Action item
All lines in the entries below that hold "recliner" make up the answer.

┌─ Supplied data

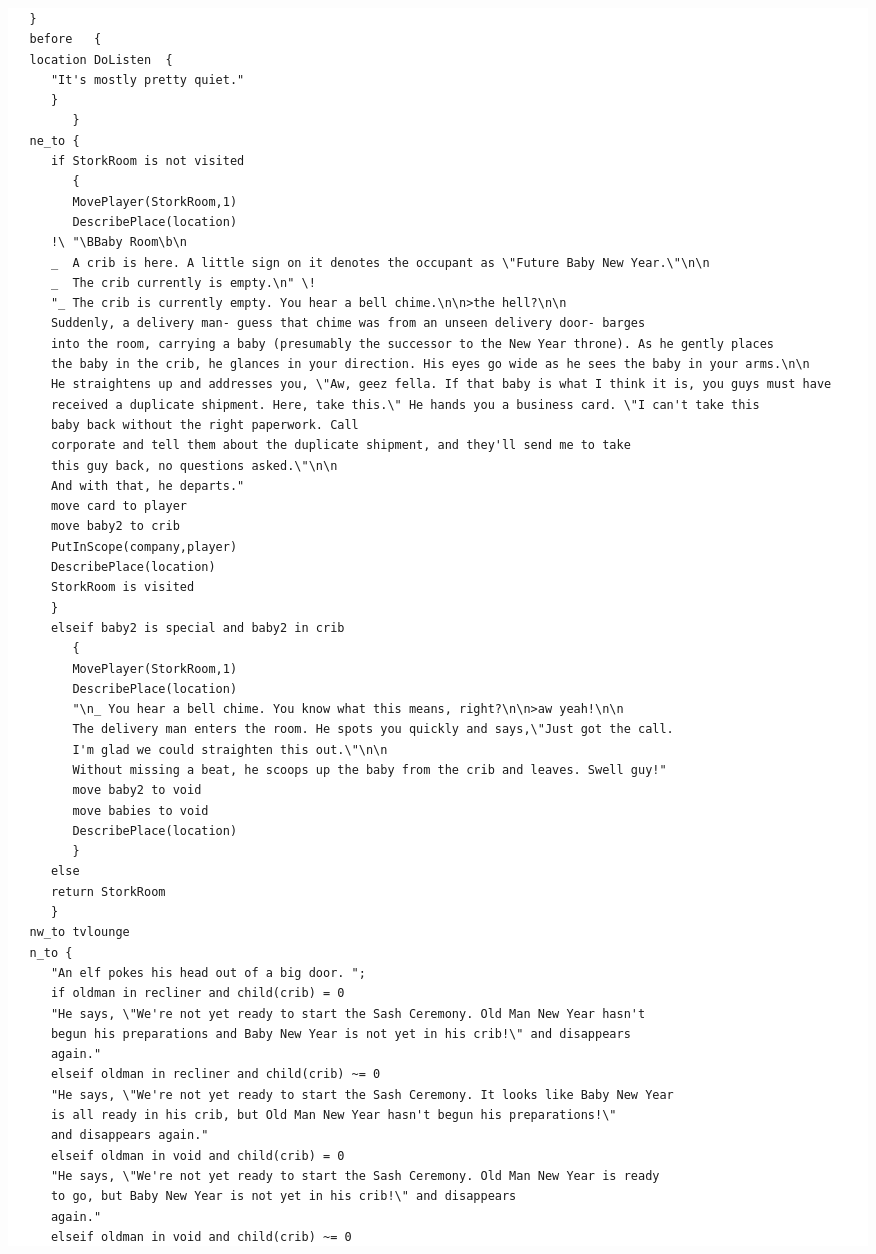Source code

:        }
       before   {
       location DoListen  {
          "It's mostly pretty quiet."
          }
             }
       ne_to {
          if StorkRoom is not visited
             {
             MovePlayer(StorkRoom,1)
             DescribePlace(location)
          !\ "\BBaby Room\b\n
          _  A crib is here. A little sign on it denotes the occupant as \"Future Baby New Year.\"\n\n
          _  The crib currently is empty.\n" \!
          "_ The crib is currently empty. You hear a bell chime.\n\n>the hell?\n\n
          Suddenly, a delivery man- guess that chime was from an unseen delivery door- barges
          into the room, carrying a baby (presumably the successor to the New Year throne). As he gently places
          the baby in the crib, he glances in your direction. His eyes go wide as he sees the baby in your arms.\n\n
          He straightens up and addresses you, \"Aw, geez fella. If that baby is what I think it is, you guys must have
          received a duplicate shipment. Here, take this.\" He hands you a business card. \"I can't take this
          baby back without the right paperwork. Call
          corporate and tell them about the duplicate shipment, and they'll send me to take
          this guy back, no questions asked.\"\n\n
          And with that, he departs."
          move card to player
          move baby2 to crib
          PutInScope(company,player)
          DescribePlace(location)
          StorkRoom is visited
          }
          elseif baby2 is special and baby2 in crib
             {
             MovePlayer(StorkRoom,1)
             DescribePlace(location)
             "\n_ You hear a bell chime. You know what this means, right?\n\n>aw yeah!\n\n
             The delivery man enters the room. He spots you quickly and says,\"Just got the call.
             I'm glad we could straighten this out.\"\n\n
             Without missing a beat, he scoops up the baby from the crib and leaves. Swell guy!"
             move baby2 to void
             move babies to void
             DescribePlace(location)
             }
          else
          return StorkRoom
          }
       nw_to tvlounge
       n_to {
          "An elf pokes his head out of a big door. ";
          if oldman in recliner and child(crib) = 0
          "He says, \"We're not yet ready to start the Sash Ceremony. Old Man New Year hasn't
          begun his preparations and Baby New Year is not yet in his crib!\" and disappears
          again."
          elseif oldman in recliner and child(crib) ~= 0
          "He says, \"We're not yet ready to start the Sash Ceremony. It looks like Baby New Year
          is all ready in his crib, but Old Man New Year hasn't begun his preparations!\"
          and disappears again."
          elseif oldman in void and child(crib) = 0
          "He says, \"We're not yet ready to start the Sash Ceremony. Old Man New Year is ready
          to go, but Baby New Year is not yet in his crib!\" and disappears
          again."
          elseif oldman in void and child(crib) ~= 0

└─

Result of this task
          if oldman in recliner and child(crib) = 0
          elseif oldman in recliner and child(crib) ~= 0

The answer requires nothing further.